Billions in funding for further COVID-19 prevention and protection is stalled in Congress. Colorado Gov. Jared Polis in March urged Congress to approve more money “to secure enough booster vaccine doses for all Americans and invest in variant-specific vaccines or a pan-COVID vaccine.”
It would protect against a range of variants should the science and data demonstrate the need, he said.
Wide disparities in vaccinations in Colorado
Though vaccination has grown steadily in Colorado since vaccines first started to become available late in 2020, the pandemic’s first year, there's wide variability across the state and across populations.
One group has lagged consistently behind when it comes to COVID-19 vaccines: Hispanics. Just 40 percent of that population has been vaccinated with at least one dose, according to the state’s dashboard. State models suggest the actual number may be higher, 48 percent.
Either way it’s measured, that trails all other groups for which the state has recorded information including white Coloradans (78 percent), as well as Black or African-American (66 percent), Asian, Native Hawaiian or Pacific Islander (69 percent), American Indian or Alaska Native (73 percent) residents.
“I am still seeing first and second vaccines. We are leaving my community behind,” said Julissa Soto, an independent health equity consultant who works with the state. Soto said she and others have helped vaccinate some 15,000 Latinos since last fall, but would like the numbers to be much higher. “Everyone is talking about the fourth booster and my community still struggles to get their first and second dose.”
Where the gaps are
Gaps persist as well, comparing the state’s urban, suburban and rural counties.
More than 80 percent of those residents 5 and up have gotten two doses in Denver, several metro counties, and some mountain counties.

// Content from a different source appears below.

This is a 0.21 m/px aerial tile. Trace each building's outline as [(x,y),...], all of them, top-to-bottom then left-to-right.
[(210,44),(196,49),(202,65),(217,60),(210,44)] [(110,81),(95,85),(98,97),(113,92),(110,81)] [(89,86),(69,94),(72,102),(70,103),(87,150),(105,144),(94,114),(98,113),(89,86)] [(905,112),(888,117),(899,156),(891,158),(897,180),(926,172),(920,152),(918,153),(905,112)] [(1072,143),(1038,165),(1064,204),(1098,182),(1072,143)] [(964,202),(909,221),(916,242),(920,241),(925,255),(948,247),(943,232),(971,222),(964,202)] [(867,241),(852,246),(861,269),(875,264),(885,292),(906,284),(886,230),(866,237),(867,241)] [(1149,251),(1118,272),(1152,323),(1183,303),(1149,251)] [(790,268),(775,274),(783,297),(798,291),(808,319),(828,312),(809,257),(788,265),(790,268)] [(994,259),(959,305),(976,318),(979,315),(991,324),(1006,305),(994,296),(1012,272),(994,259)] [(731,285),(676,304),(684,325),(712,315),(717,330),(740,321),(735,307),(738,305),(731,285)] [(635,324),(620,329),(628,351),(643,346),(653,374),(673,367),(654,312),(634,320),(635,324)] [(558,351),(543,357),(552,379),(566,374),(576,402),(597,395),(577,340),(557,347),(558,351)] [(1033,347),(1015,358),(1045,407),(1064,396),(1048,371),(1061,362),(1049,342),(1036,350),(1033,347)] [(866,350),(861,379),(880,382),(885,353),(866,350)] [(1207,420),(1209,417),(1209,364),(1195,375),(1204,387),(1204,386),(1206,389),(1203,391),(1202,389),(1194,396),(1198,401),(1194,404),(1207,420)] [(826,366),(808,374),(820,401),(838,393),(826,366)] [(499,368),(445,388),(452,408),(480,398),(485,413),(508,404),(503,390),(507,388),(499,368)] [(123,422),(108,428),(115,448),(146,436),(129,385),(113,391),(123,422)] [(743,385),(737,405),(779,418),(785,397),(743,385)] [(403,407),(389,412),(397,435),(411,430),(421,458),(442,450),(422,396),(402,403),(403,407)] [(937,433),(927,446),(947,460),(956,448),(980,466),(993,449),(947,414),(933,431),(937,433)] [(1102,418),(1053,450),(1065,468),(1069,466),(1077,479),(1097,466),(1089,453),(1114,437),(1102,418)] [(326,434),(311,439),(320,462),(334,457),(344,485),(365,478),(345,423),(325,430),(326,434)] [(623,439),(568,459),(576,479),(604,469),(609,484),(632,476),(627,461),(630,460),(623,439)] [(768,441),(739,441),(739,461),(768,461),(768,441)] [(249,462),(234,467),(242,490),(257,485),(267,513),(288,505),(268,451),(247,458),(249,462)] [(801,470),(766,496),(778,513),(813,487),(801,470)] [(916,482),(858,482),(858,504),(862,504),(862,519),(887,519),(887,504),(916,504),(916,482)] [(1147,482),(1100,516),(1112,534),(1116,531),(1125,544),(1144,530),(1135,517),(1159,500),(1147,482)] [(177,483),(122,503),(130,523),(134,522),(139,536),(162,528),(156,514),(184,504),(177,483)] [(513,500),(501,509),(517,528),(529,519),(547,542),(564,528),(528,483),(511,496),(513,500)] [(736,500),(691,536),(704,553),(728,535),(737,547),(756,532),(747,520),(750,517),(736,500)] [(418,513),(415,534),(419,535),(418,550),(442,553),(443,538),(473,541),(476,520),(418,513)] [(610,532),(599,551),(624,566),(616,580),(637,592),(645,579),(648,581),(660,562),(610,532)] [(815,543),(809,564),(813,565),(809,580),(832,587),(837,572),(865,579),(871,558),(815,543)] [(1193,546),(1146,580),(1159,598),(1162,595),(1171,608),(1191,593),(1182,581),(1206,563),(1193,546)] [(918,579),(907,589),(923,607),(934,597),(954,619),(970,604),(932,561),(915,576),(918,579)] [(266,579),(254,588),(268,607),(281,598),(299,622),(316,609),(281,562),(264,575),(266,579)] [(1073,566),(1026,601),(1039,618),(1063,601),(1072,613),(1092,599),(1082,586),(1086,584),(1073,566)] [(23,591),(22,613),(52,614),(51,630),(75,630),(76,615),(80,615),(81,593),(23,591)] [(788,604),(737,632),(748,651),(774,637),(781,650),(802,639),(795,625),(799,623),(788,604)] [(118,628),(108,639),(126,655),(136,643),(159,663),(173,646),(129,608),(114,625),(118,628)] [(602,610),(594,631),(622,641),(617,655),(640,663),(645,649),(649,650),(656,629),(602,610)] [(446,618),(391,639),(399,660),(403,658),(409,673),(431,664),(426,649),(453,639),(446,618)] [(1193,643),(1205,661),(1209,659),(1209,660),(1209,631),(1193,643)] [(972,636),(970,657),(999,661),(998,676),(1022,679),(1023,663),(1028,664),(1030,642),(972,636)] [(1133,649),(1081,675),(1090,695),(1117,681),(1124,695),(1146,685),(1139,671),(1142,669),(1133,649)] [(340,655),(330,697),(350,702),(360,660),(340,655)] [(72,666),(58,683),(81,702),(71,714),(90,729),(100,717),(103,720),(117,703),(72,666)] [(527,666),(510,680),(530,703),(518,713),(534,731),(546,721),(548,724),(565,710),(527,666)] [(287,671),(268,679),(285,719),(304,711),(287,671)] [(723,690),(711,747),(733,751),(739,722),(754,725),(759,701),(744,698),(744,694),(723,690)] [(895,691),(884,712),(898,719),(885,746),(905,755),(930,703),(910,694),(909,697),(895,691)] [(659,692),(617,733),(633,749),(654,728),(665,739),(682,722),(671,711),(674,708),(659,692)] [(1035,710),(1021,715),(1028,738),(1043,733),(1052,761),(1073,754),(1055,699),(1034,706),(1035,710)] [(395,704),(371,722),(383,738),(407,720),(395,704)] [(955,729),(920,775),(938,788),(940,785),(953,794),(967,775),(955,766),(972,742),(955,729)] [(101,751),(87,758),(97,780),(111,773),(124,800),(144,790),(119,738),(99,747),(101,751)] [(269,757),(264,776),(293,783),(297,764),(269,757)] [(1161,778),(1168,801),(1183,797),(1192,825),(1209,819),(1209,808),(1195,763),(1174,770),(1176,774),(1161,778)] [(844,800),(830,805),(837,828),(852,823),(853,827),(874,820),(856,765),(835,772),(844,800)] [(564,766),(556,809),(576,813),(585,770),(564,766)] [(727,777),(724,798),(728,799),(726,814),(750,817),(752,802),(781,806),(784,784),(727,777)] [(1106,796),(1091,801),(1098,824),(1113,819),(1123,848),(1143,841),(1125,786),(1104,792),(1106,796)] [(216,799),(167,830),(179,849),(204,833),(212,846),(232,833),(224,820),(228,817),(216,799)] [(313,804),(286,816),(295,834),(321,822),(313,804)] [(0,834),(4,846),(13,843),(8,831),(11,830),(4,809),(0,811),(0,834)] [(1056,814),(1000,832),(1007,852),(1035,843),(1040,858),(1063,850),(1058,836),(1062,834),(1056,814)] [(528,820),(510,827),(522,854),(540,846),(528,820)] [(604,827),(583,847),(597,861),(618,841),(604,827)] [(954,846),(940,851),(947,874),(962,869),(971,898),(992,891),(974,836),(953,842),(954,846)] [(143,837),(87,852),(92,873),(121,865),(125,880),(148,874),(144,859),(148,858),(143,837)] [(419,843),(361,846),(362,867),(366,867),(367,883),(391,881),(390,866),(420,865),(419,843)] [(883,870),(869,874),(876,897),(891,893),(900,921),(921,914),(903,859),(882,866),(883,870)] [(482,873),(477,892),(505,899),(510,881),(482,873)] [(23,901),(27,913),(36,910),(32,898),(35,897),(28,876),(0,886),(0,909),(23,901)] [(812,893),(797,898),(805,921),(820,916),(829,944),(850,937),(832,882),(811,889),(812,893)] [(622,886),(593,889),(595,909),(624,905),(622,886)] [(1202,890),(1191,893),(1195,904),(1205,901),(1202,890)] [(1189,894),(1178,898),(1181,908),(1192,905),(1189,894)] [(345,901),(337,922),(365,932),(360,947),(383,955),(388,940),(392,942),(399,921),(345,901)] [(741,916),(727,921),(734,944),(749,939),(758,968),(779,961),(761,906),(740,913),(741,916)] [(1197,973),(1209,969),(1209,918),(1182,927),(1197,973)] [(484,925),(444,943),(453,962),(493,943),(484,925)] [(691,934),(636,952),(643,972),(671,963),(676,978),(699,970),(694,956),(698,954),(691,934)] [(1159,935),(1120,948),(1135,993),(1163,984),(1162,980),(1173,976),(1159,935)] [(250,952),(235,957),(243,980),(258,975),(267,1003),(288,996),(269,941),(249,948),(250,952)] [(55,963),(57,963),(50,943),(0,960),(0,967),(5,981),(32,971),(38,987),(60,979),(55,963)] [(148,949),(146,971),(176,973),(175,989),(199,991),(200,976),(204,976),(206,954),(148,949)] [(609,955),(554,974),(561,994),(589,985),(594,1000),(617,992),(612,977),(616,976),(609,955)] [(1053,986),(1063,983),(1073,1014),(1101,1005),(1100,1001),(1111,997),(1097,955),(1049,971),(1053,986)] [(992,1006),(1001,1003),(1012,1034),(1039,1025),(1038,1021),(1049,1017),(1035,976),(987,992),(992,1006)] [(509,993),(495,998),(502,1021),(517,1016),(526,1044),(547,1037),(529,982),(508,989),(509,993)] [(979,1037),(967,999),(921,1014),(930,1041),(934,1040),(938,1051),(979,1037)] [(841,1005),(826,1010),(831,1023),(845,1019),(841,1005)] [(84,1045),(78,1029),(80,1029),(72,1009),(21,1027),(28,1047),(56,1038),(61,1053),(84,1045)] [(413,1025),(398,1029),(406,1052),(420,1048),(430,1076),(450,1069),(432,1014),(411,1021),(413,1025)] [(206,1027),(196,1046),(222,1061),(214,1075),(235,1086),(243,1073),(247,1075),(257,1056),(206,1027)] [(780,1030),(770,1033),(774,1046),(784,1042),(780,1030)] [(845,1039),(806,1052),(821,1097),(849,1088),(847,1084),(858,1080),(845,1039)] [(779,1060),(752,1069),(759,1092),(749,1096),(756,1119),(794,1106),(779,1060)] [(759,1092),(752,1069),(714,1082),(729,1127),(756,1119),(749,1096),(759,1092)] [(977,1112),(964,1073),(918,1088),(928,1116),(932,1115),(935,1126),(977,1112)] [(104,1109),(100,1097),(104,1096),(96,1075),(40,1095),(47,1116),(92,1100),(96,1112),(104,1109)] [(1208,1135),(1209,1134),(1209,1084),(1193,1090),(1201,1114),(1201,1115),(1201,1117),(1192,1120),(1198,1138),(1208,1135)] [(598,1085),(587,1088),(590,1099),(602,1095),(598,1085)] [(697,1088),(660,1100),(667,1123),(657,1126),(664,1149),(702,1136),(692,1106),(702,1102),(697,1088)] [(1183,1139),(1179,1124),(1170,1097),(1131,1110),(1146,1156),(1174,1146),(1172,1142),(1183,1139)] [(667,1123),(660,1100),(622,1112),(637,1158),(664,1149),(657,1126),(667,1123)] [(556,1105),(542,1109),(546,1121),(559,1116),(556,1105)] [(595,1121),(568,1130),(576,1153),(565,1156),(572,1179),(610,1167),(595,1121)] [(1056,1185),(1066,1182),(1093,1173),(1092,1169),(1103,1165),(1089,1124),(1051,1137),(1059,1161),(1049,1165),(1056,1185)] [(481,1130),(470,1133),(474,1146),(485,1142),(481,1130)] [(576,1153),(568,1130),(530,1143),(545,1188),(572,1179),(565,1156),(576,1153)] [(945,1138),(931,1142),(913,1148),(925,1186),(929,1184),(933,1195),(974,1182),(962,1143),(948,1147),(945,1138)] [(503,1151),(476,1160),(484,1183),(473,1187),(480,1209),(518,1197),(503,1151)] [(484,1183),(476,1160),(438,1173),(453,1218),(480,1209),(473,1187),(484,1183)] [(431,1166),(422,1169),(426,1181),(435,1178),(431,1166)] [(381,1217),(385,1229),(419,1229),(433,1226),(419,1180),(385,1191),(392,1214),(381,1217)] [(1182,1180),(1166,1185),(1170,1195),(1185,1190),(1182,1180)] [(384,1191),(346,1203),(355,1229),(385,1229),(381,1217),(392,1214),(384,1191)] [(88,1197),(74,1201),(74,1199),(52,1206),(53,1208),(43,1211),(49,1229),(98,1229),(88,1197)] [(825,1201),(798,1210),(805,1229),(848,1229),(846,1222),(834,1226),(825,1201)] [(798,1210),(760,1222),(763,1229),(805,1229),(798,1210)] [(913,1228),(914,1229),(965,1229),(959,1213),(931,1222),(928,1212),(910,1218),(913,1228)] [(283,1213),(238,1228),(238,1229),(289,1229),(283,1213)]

The figure is better than 70 percent for other large Front Range counties: Jefferson, Douglas, Arapahoe, Adams and Larimer counties.
For El Paso County it's 67 percent, Pueblo County is at 61 percent and Mesa County, on the western slope, is at 54 percent.
Fewer than 50 percent of residents are vaccinated in many sparsely populated rural Colorado counties. In Kiowa, Rio Blanco, Cheyenne, Washington and Dolores counties the rate is below 40 percent.
The spotty coverage leaves under-vaccinated areas especially vulnerable to future outbreaks.
Even where vaccination rates are higher, vaccine effectiveness wanes over time and almost half of all Coloradans have yet to get a booster dose, on top of the first two shots.
Chu also worries about another virus taking off in the coming months: the flu. She said Colorado has essentially not had to battle much influenza for two flu seasons now, because COVID-19 precautions also limited the spread of the flu. But “that could rise sharply this year,” she said.
Chu said work is underway to develop a “global platform” to monitor exposure to COVID-19 and other diseases of public health concern, “but this has many moving pieces. We cannot let our guard up just yet.”